(AVAILABLE DATA Opens)
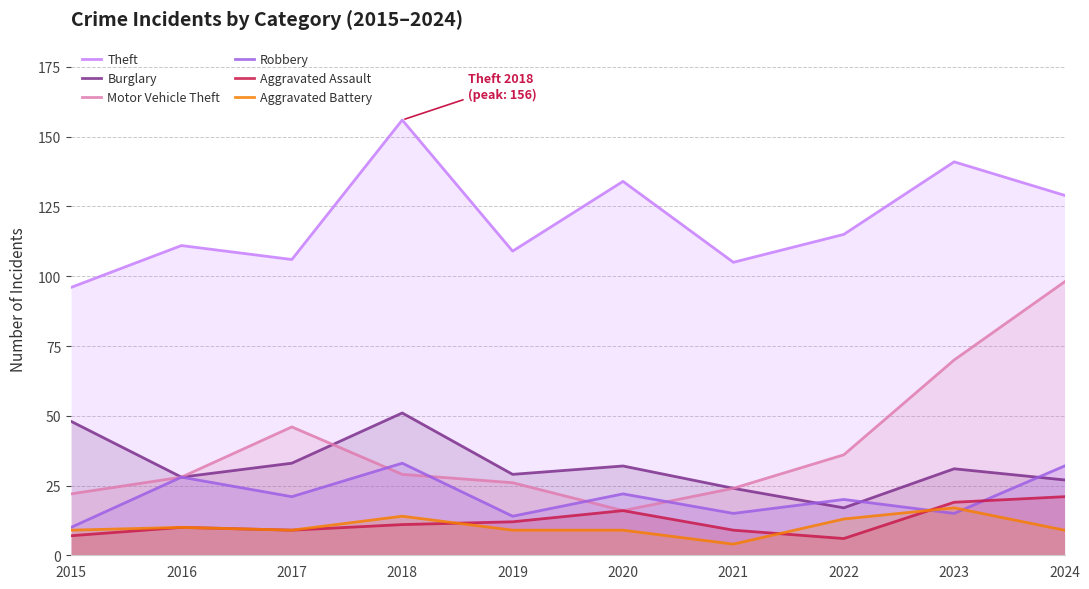

At which category does the chart reach its minimum across all series?

2021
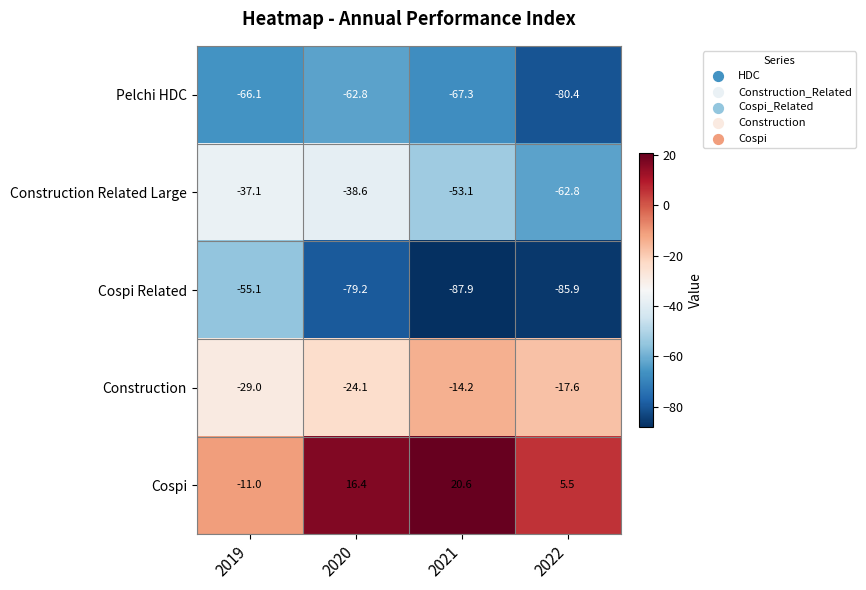

Reading left to right, list all the values displayed in this chart.

Pelchi HDC: 2019=-66.1	2020=-62.8	2021=-67.3	2022=-80.4
Construction Related Large: 2019=-37.1	2020=-38.6	2021=-53.1	2022=-62.8
Cospi Related: 2019=-55.1	2020=-79.2	2021=-87.9	2022=-85.9
Construction: 2019=-29.0	2020=-24.1	2021=-14.2	2022=-17.6
Cospi: 2019=-11.0	2020=16.4	2021=20.6	2022=5.5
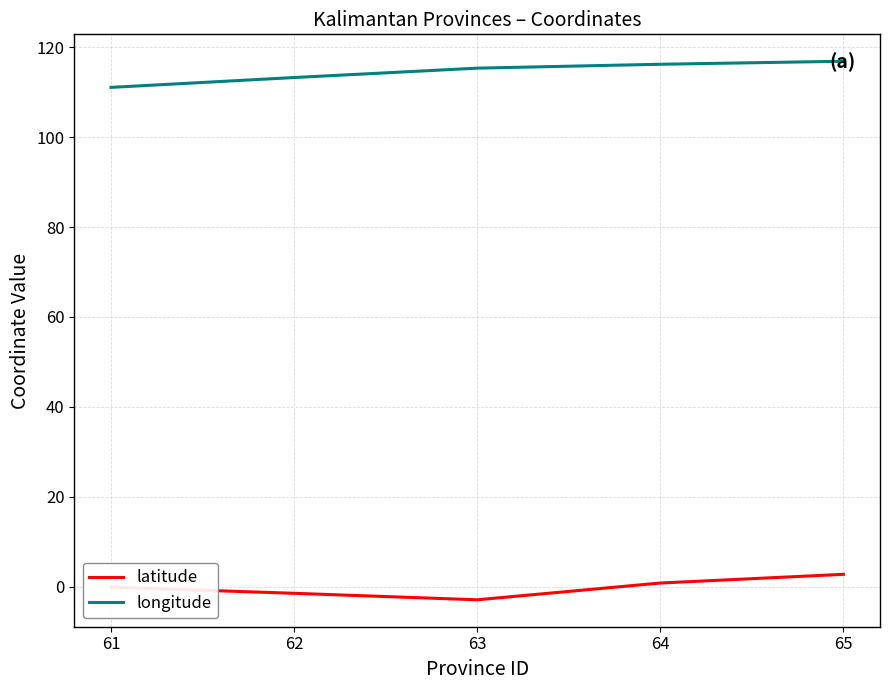

What is the difference between the maximum and minimum values in the longitude series?

5.8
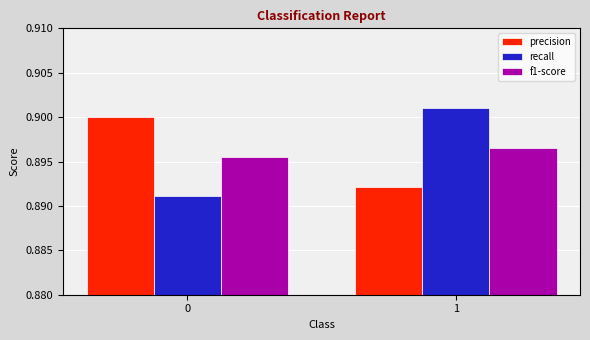

What is the sum of all recall values?

1.8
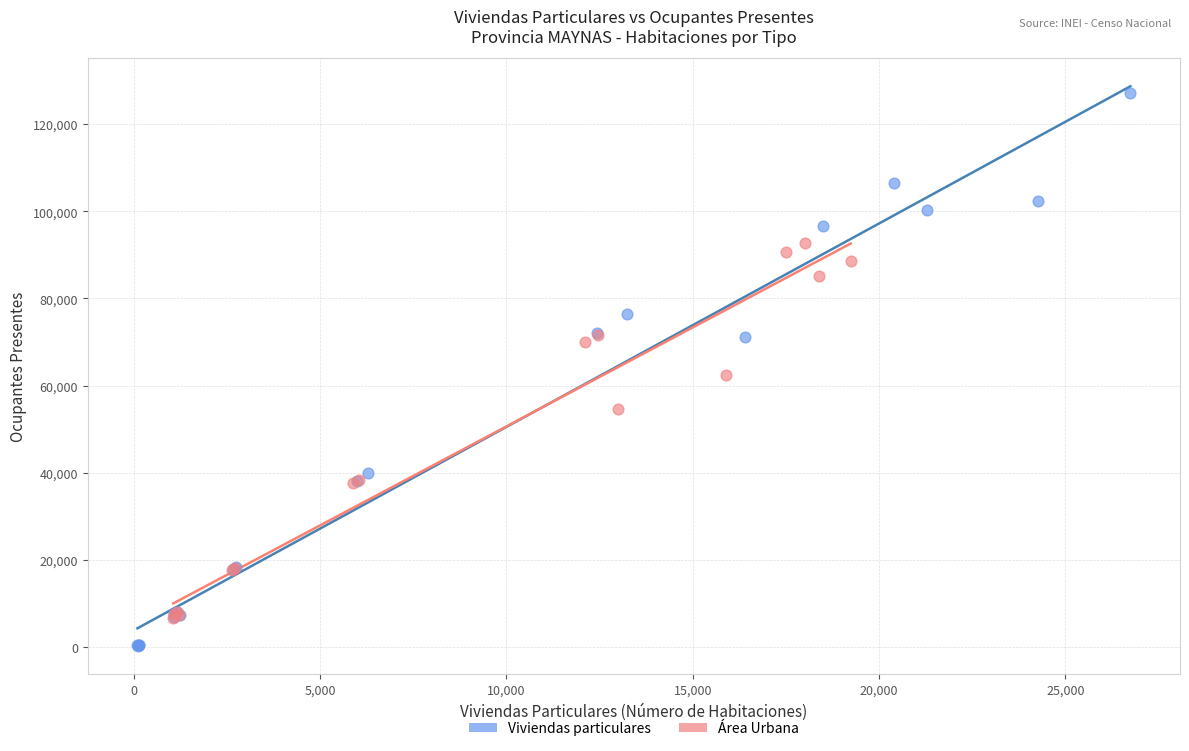

Which series contains the highest Y value?

Viviendas particulares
(AVAILABLE DATA Closes)
▶ [PROBLEM STATEMENT]
Write out every item above word for word, leaving out the pictures.

▶ [WRITTEN RESPONSE]
At which category does the chart reach its minimum across all series?

2021

Reading left to right, list all the values displayed in this chart.

Pelchi HDC: 2019=-66.1	2020=-62.8	2021=-67.3	2022=-80.4
Construction Related Large: 2019=-37.1	2020=-38.6	2021=-53.1	2022=-62.8
Cospi Related: 2019=-55.1	2020=-79.2	2021=-87.9	2022=-85.9
Construction: 2019=-29.0	2020=-24.1	2021=-14.2	2022=-17.6
Cospi: 2019=-11.0	2020=16.4	2021=20.6	2022=5.5

What is the difference between the maximum and minimum values in the longitude series?

5.8

What is the sum of all recall values?

1.8

Which series contains the highest Y value?

Viviendas particulares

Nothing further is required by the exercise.